Dates of deployment: 2013 pilot, 2014 national rollout (mainland) and 2015 implementation in Zanzibar

Regions: All mainland and Zanzibar

Health Centers: 5000+ health centers on Tanzania Mainland and 150+ in Zanzibar

Program(s): Essential Medicines, Family Planning, HIV, TB, Malaria, etc. (eLMIS) and EPI (VIMS)

Configuration: Pull (eLMIS), push (VIMS), data entry at the district level and some connected health facilities

Products: All health products provided by MSD (mainland) or CMS (Zanzibar)

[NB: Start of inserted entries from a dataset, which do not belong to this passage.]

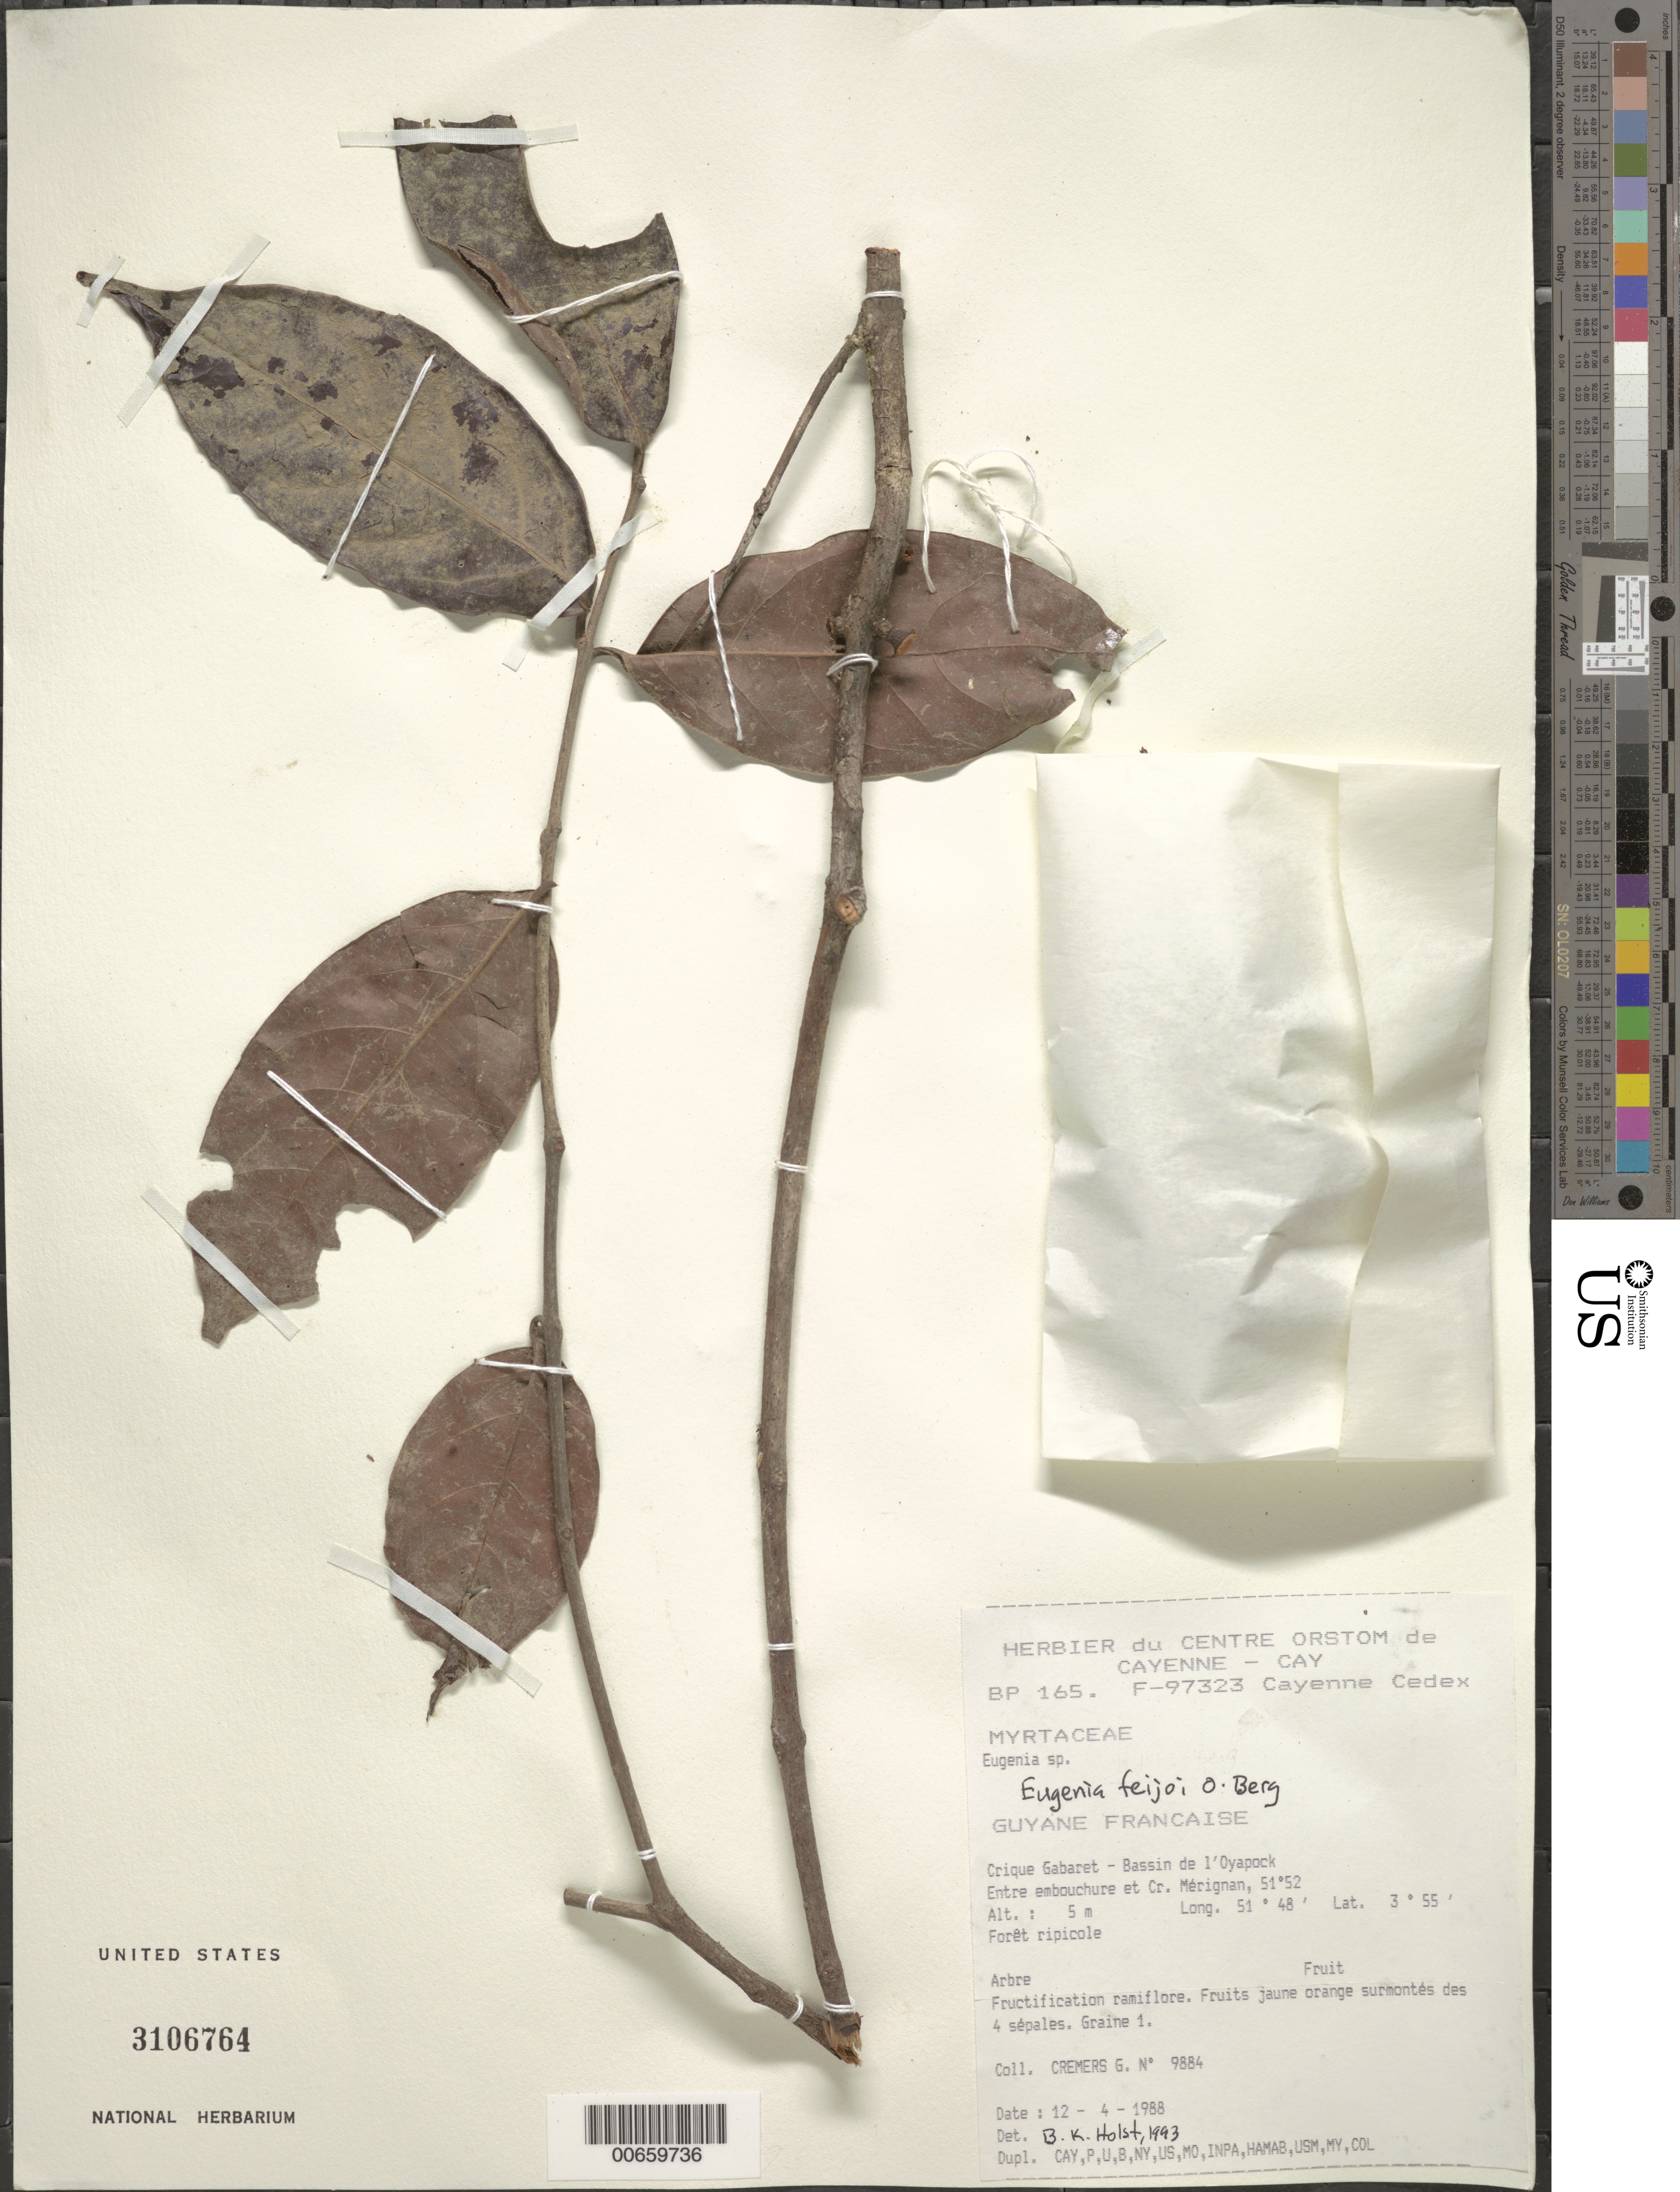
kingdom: Plantae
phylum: Tracheophyta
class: Magnoliopsida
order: Myrtales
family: Myrtaceae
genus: Eugenia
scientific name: Eugenia moschata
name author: (Aubl.) Nied. ex Durand & B.D. Jacks.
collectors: G. Cremers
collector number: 9884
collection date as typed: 12-Apr-88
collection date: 1988-04-12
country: French Guiana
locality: Crique Gabaret, Bassin de l'Oyapock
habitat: Riparian forest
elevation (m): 5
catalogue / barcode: US 3106764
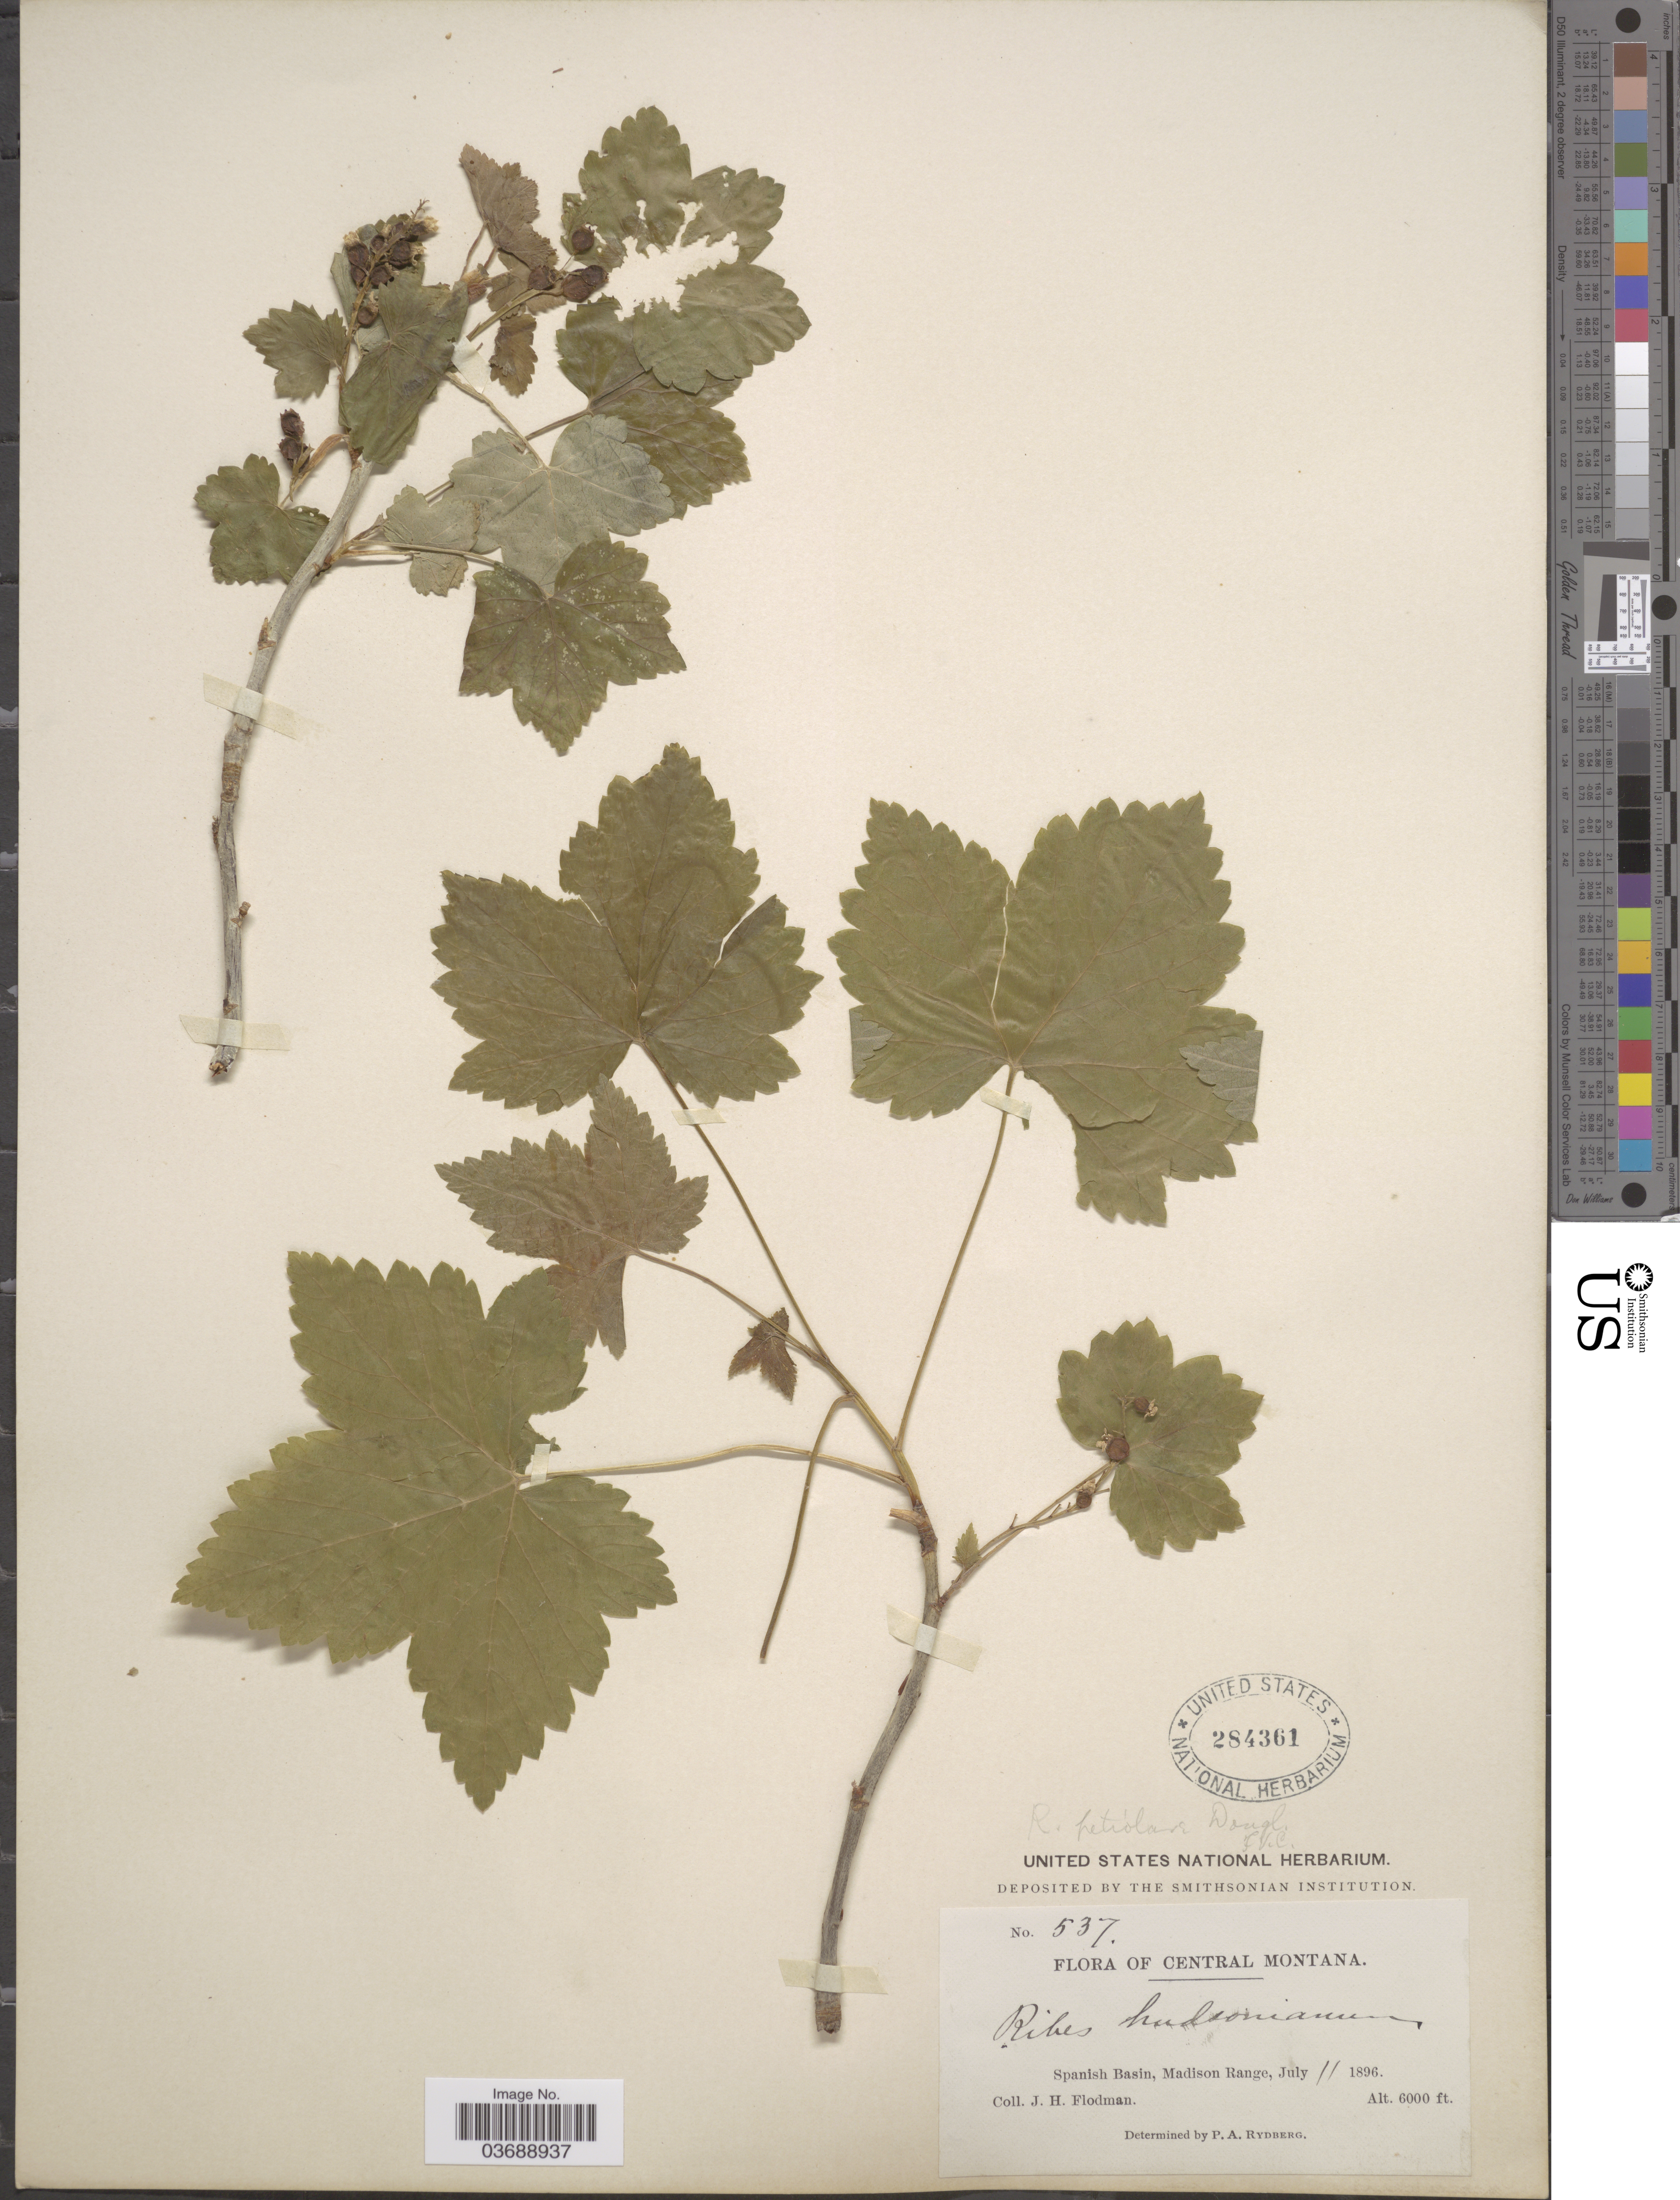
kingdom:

Integrations / Interoperability

MSD uses Epicor 9 as their Enterprise Resource Planning (ERP) software, and Zanzibar CMS uses mSupply as their central warehouse management system. When a district approver approves a requisition for products (other than vaccines) in OpenLMIS, the data is then pushed to Epicor (mainland) or mSupply (Zanzibar) via a csv file export over secured FTP.

The export contains data on all products, quantities on hand, quantities ordered, quantities approved, and request date. Customer service officers at the warehouse convert the requisition into a sales order in Epicor or mSupply for fulfillment, and order status data are then transmitted back to OpenLMIS via a symmetrical CSV transfer over secured FTP.

 

 

 

 

 

 


Key Performance Indicators

  • Reporting rates during the first quarter of complete roll-out, January-March 2015, were 93 percent and 91 percent for the ARV and ILS systems, respectively.
  • Between 2013 and 2015, stockout rates decreased from an average of 32 percent to a decrease of 11 percent across commodity areas in the ARV and the ILS systems.

“I cannot remember the last time I submitted my requests within the scheduled time…this tool has simplified the process of entering data and has saved time.”